Maybe actor is simply not the good abstraction for composition then.
(By actor composition I meant creating a (composed) actor, which decompose and delegate its work to other (component) actors)
e
You “compose” actor if and only if you need to scale them differently. (have X copies for actor doing one piece of work and Y copies for actor doing antoher piece of work)
If you don’t need that, you don’t need actor. You use plain suspending functions
j
Yes, I was playing in this context. I tried to create an actor delegating smaller piece of work to x copies of sub-actor A and y copies of sub-actor B.
e
In this case they have to use channels to communicate back-and-forth.

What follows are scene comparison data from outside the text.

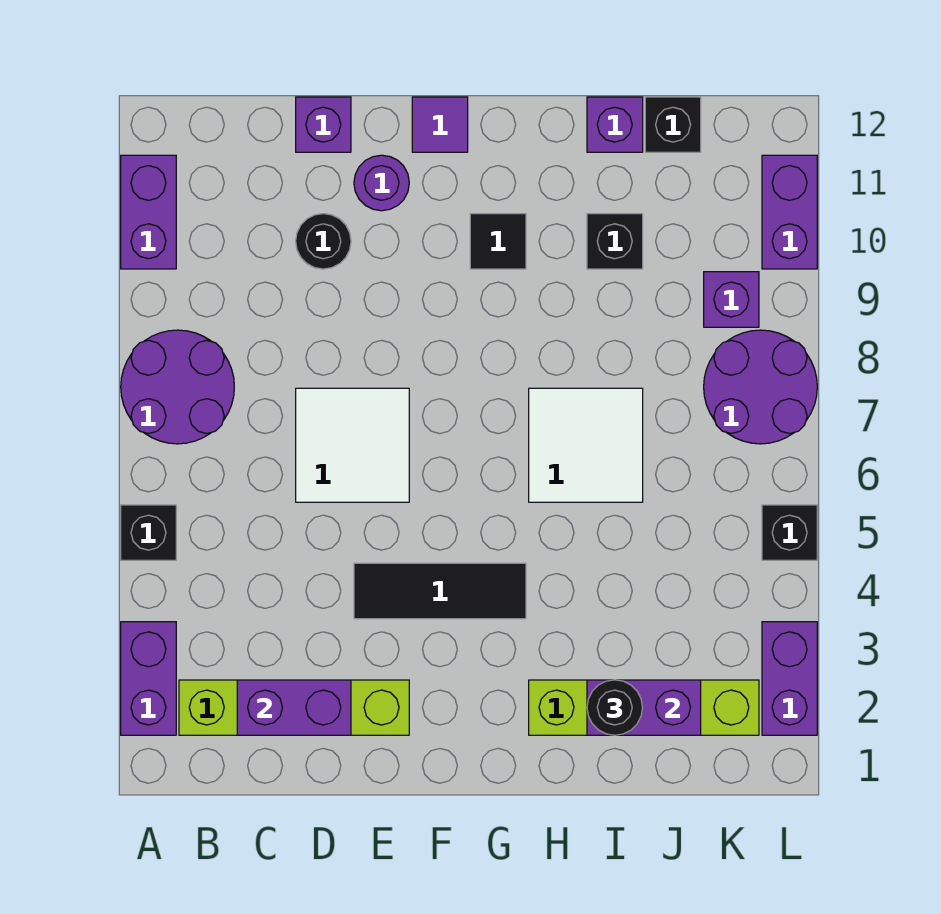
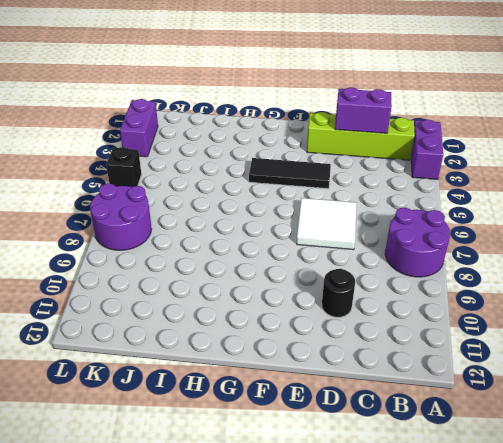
none -> black brick A5 level 1
none -> purple brick A10:A11 level 1
none -> purple brick D12 level 1

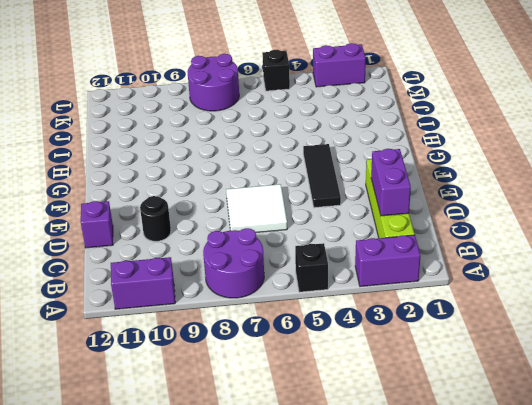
none -> purple round brick E11 level 1
none -> purple tile F12 level 1
none -> black tile G10 level 1

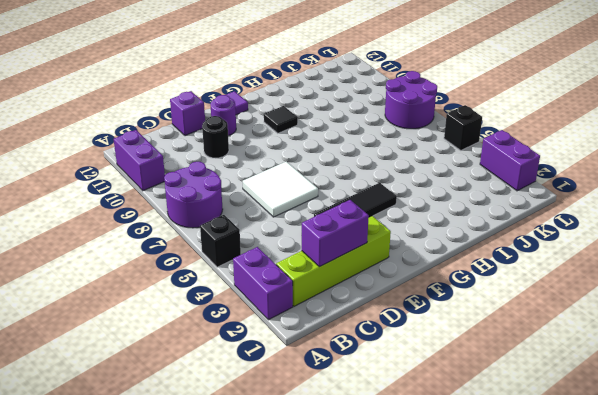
none -> lime brick H2:K2 level 1
none -> white tile H6:I7 level 1
none -> black brick I10 level 1

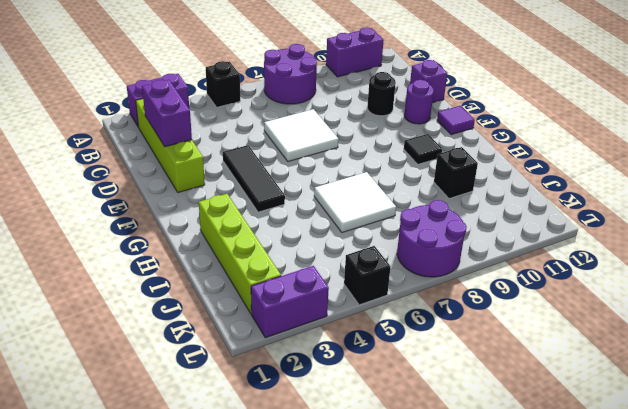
none -> purple brick I12 level 1
none -> black brick J12 level 1
none -> purple brick K9 level 1

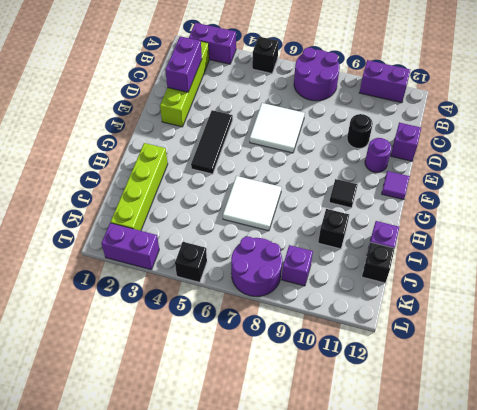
none -> purple brick L10:L11 level 1
none -> purple brick I2:J2 level 2
none -> black round brick I2 level 3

If they ask & wait, it will not scale the way you want to.
j
Maybe my mistake is to use actor to perform work? I should only use them to maintain state? Therefore the whole concept of decomposing work would become meaningless.
e
You use actors to maintain state. You use worker pool (a set of N coroutines) to perform concurrency-limited work (we don’t have nice wrapper for that pattern yet, but will do in a future)
👍 4
j
Thanks for your enlightenments @elizarov.